Die originellen Bilder geben zwar einen Einblick in die Norbert-Vita, aber wie kurvenreich der Lebensweg des Ordensgründers war, können sie dann doch nicht spiegeln. Geboren wurde er um 1480 als Sohn eines Grafen wohl in Xanten am Niederrhein. Eine glänzende Klerikerlaufbahn schien vorgezeichnet. Schon als junger Hofkaplan nahm er an der Reise Heinrichs V. zur Kaiserkrönung nach Rom teil. Ein ihm angebotenes Bischofsamt schlug Norbert dann allerdings aus. Stattdessen gab er nach einem Erweckungserlebnis – wie den Apostel Paulus soll ihn ein Blitz vom Pferd gerissen haben – sein bisheriges Leben auf und zog als Wanderprediger durch Frankreich. Auf der steten Suche nach einem Leben im Sinne des Urchristentums kam er mit rund 40 Gefährten schließlich nach Prémontré, wo an jenem Weihnachtstag 1121 durch die Übernahme der Mönchsregel des heiligen Augustinus die Keimzelle der neuen Glaubensgemeinschaft entstand.
Dann eine zweite Volte: 1126 ließ er sich zum Erzbischof von Magdeburg wählen. Höhepunkt seiner Kirchenkarriere, die viele als einen Verrat
an seiner ursprünglichen eremitischen Gesinnung sahen, war schließlich eine Romreise als Reichserzkanzler. Nach der Rückkehr starb er 1134 in Magdeburg. Zunächst in Magdeburg begraben, wurden seine Gebeine in den Wirren des Dreißigjährigen Krieges ins Kloster Strahov von Prag überführt.

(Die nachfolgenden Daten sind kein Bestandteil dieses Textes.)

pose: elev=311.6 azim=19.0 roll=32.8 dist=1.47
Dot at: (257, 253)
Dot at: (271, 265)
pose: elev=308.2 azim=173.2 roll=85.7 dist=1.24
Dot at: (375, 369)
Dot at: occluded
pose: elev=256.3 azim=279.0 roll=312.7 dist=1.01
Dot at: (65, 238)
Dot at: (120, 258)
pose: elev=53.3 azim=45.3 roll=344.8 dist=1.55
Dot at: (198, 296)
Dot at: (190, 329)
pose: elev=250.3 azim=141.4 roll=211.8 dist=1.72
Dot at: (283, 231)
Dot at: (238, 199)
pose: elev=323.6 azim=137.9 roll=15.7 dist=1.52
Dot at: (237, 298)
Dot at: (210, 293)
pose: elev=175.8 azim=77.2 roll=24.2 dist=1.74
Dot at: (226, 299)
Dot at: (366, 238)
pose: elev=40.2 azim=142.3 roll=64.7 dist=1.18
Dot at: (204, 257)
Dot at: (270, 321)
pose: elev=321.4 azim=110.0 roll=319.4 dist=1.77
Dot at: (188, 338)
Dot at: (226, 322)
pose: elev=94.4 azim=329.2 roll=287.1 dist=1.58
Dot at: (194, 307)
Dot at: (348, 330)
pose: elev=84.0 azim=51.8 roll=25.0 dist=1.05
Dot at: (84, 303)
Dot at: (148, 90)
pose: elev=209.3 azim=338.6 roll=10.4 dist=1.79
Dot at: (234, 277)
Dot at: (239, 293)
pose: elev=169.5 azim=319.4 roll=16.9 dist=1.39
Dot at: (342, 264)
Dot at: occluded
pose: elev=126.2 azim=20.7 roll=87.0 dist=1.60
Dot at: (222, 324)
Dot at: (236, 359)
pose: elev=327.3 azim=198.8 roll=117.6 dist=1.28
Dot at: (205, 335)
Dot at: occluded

Tiefgläubiger Asket, glänzender Redner, charismatischer Anführer, unbequemer Mahner, aber auch unsteter Geist – dieser 1582 heiliggesprochene Norbert muss eine faszinierende Persönlichkeit gewesen sein, und das erklärt auch einen Gutteil der Erfolgsgeschichte des „Weißen Ordens“, so genannt nach dem Habit aus ungefärbter Wolle. Erklärtes Ziel war es von Anfang an, ohne Bevormundung durch weltliche Herren ein mönchisches Leben in Armut, Keuschheit und Zurückgezogenheit mit aktiver Seelsorge zu verbinden. Diese bewusste Hinwendung der Chorherren, also Priestern mit Ordensgelübde, zu den Menschen dürfte ebenfalls zum hohen Ansehen der Prämonstratenser – auch Norbertiner genannt – beigetragen haben.
Noch zu Norberts Lebzeiten zählte man mehrere Hundert Niederlassungen
in Westeuropa, und um 1350 soll es mehr als 1300 Männer- und 400 Frauenklöster gegeben haben. Dass schon kurz nach der Gründung Frauenkonvente entstanden waren, zum Teil auch Doppelklöster für Männer und Frauen, darf man als ein weiteres Indiz sehen für die Öffnung in die Bevölkerung hinein. Rückschläge blieben nicht aus. Einen empfindlichen Aderlass brachte vor allem die Reformationszeit, und die Säkularisation nach 1800 führte schließlich zu einer fast totalen Auslöschung des Ordens. In Oberschwaben wurde damals vollends Tabula rasa gemacht, und so endete eine über sechshundertjährige Ära fruchtbaren Wirkens.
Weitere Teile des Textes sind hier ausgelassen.